**Work required:** Reproduce the FeatureScript program in each row below, keeping every line and character unchanged.

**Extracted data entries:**

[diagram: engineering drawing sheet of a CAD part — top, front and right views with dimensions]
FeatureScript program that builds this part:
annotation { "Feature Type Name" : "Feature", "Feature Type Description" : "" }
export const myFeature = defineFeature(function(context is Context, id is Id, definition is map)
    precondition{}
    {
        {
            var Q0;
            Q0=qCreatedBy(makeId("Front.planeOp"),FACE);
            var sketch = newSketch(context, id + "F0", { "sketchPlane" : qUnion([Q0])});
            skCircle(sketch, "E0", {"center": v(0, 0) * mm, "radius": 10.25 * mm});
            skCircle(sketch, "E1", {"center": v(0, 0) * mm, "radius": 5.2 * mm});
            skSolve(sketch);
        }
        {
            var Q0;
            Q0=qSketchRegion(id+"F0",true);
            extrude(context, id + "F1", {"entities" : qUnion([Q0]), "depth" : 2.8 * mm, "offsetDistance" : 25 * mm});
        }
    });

**Worked answer:**
[diagram: engineering drawing sheet of a CAD part — top, front and right views with dimensions]
FeatureScript program that builds this part:
annotation { "Feature Type Name" : "Feature", "Feature Type Description" : "" }
export const myFeature = defineFeature(function(context is Context, id is Id, definition is map)
    precondition{}
    {
        {
            var Q0;
            Q0=qCreatedBy(makeId("Front.planeOp"),FACE);
            var sketch = newSketch(context, id + "F0", { "sketchPlane" : qUnion([Q0])});
            skCircle(sketch, "E0", {"center": v(0, 0) * mm, "radius": 10.25 * mm});
            skCircle(sketch, "E1", {"center": v(0, 0) * mm, "radius": 5.2 * mm});
            skSolve(sketch);
        }
        {
            var Q0;
            Q0=qSketchRegion(id+"F0",true);
            extrude(context, id + "F1", {"entities" : qUnion([Q0]), "depth" : 2.8 * mm, "offsetDistance" : 25 * mm});
        }
    });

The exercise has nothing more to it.